Pio V, que mais tarde veio a ser santificado, tinha a seu serviço o mais célebre dos
cozinheiros de seu tempo, o gênio Bartolomeo Scappi, autor da Opera dell’arte del cucinare e
reformador da cozinha ocidental. No seu tratado de culinária de 1570, Scappi faz referência a alguns
pratos preferidos dos papas.
Bartolomeo Scappi pertence ao grupo dos renovadores mais importantes da
cozinha italiana. Bem ao espírito do Renascimento, Scappi procurava que as
sua criações refletissem sobretudo harmonia e originalidade. Para segundo
plano foram remetidas as especiarias caras que acabavam por mascarar o
sabor dos ingredientes principais, em vez de realçar.
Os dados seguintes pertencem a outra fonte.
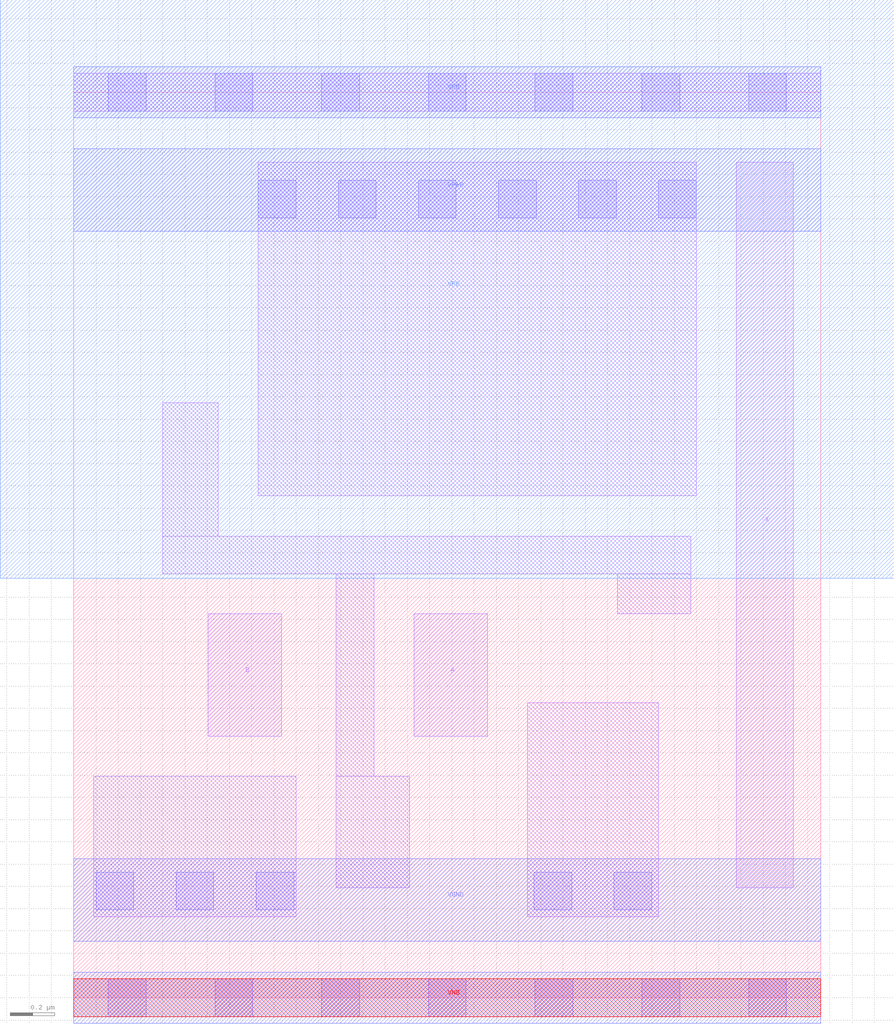
<source format=lef>
# Copyright 2020 The SkyWater PDK Authors
#
# Licensed under the Apache License, Version 2.0 (the "License");
# you may not use this file except in compliance with the License.
# You may obtain a copy of the License at
#
#     https://www.apache.org/licenses/LICENSE-2.0
#
# Unless required by applicable law or agreed to in writing, software
# distributed under the License is distributed on an "AS IS" BASIS,
# WITHOUT WARRANTIES OR CONDITIONS OF ANY KIND, either express or implied.
# See the License for the specific language governing permissions and
# limitations under the License.
#
# SPDX-License-Identifier: Apache-2.0

VERSION 5.7 ;
  NOWIREEXTENSIONATPIN ON ;
  DIVIDERCHAR "/" ;
  BUSBITCHARS "[]" ;
MACRO sky130_fd_sc_hvl__or2_1
  CLASS CORE ;
  FOREIGN sky130_fd_sc_hvl__or2_1 ;
  ORIGIN  0.000000  0.000000 ;
  SIZE  3.360000 BY  4.070000 ;
  SYMMETRY X Y ;
  SITE unithv ;
  PIN A
    ANTENNAGATEAREA  0.420000 ;
    DIRECTION INPUT ;
    USE SIGNAL ;
    PORT
      LAYER li1 ;
        RECT 1.530000 1.175000 1.860000 1.725000 ;
    END
  END A
  PIN B
    ANTENNAGATEAREA  0.420000 ;
    DIRECTION INPUT ;
    USE SIGNAL ;
    PORT
      LAYER li1 ;
        RECT 0.605000 1.175000 0.935000 1.725000 ;
    END
  END B
  PIN X
    ANTENNADIFFAREA  0.641250 ;
    DIRECTION OUTPUT ;
    USE SIGNAL ;
    PORT
      LAYER li1 ;
        RECT 2.980000 0.495000 3.235000 3.755000 ;
    END
  END X
  PIN VGND
    DIRECTION INOUT ;
    USE GROUND ;
    PORT
      LAYER met1 ;
        RECT 0.000000 0.255000 3.360000 0.625000 ;
    END
  END VGND
  PIN VNB
    DIRECTION INOUT ;
    USE GROUND ;
    PORT
      LAYER met1 ;
        RECT 0.000000 -0.115000 3.360000 0.115000 ;
      LAYER pwell ;
        RECT 0.000000 -0.085000 3.360000 0.085000 ;
    END
  END VNB
  PIN VPB
    DIRECTION INOUT ;
    USE POWER ;
    PORT
      LAYER met1 ;
        RECT 0.000000 3.955000 3.360000 4.185000 ;
      LAYER nwell ;
        RECT -0.330000 1.885000 3.690000 4.485000 ;
    END
  END VPB
  PIN VPWR
    DIRECTION INOUT ;
    USE POWER ;
    PORT
      LAYER met1 ;
        RECT 0.000000 3.445000 3.360000 3.815000 ;
    END
  END VPWR
  OBS
    LAYER li1 ;
      RECT 0.000000 -0.085000 3.360000 0.085000 ;
      RECT 0.000000  3.985000 3.360000 4.155000 ;
      RECT 0.090000  0.365000 1.000000 0.995000 ;
      RECT 0.400000  1.905000 2.775000 2.075000 ;
      RECT 0.400000  2.075000 0.650000 2.675000 ;
      RECT 0.830000  2.255000 2.800000 3.755000 ;
      RECT 1.180000  0.495000 1.510000 0.995000 ;
      RECT 1.180000  0.995000 1.350000 1.905000 ;
      RECT 2.040000  0.365000 2.630000 1.325000 ;
      RECT 2.445000  1.725000 2.775000 1.905000 ;
    LAYER mcon ;
      RECT 0.100000  0.395000 0.270000 0.565000 ;
      RECT 0.155000 -0.085000 0.325000 0.085000 ;
      RECT 0.155000  3.985000 0.325000 4.155000 ;
      RECT 0.460000  0.395000 0.630000 0.565000 ;
      RECT 0.635000 -0.085000 0.805000 0.085000 ;
      RECT 0.635000  3.985000 0.805000 4.155000 ;
      RECT 0.820000  0.395000 0.990000 0.565000 ;
      RECT 0.830000  3.505000 1.000000 3.675000 ;
      RECT 1.115000 -0.085000 1.285000 0.085000 ;
      RECT 1.115000  3.985000 1.285000 4.155000 ;
      RECT 1.190000  3.505000 1.360000 3.675000 ;
      RECT 1.550000  3.505000 1.720000 3.675000 ;
      RECT 1.595000 -0.085000 1.765000 0.085000 ;
      RECT 1.595000  3.985000 1.765000 4.155000 ;
      RECT 1.910000  3.505000 2.080000 3.675000 ;
      RECT 2.070000  0.395000 2.240000 0.565000 ;
      RECT 2.075000 -0.085000 2.245000 0.085000 ;
      RECT 2.075000  3.985000 2.245000 4.155000 ;
      RECT 2.270000  3.505000 2.440000 3.675000 ;
      RECT 2.430000  0.395000 2.600000 0.565000 ;
      RECT 2.555000 -0.085000 2.725000 0.085000 ;
      RECT 2.555000  3.985000 2.725000 4.155000 ;
      RECT 2.630000  3.505000 2.800000 3.675000 ;
      RECT 3.035000 -0.085000 3.205000 0.085000 ;
      RECT 3.035000  3.985000 3.205000 4.155000 ;
  END
END sky130_fd_sc_hvl__or2_1
END LIBRARY

</source>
As técnicas culinárias
passaram a ser mais exatas e elaboradas.
No ano de 1570, foi publicada, em Veneza, a obra Opera di Bartolomeo
Scappi, maestro dell’arte del cucinare, cuoco secreto di Papa Pio Quinto
divisa in sei libri. Esta obra, em seis volumes, a que o Papa deu a sua
benção, tornou-se a obra culinária de referência das cozinhas palacianas e
da burguesia abastada. Scappi não se limitava a dar conselhos e truques,
mas incluía uma lista enorme de receitas de assados, estufados, refogados,
frituras, molhos, iguarias saborosas, picantes, acres e doces, muitas das
quais ainda hoje se encontram nos nossos modernos livros de cozinha.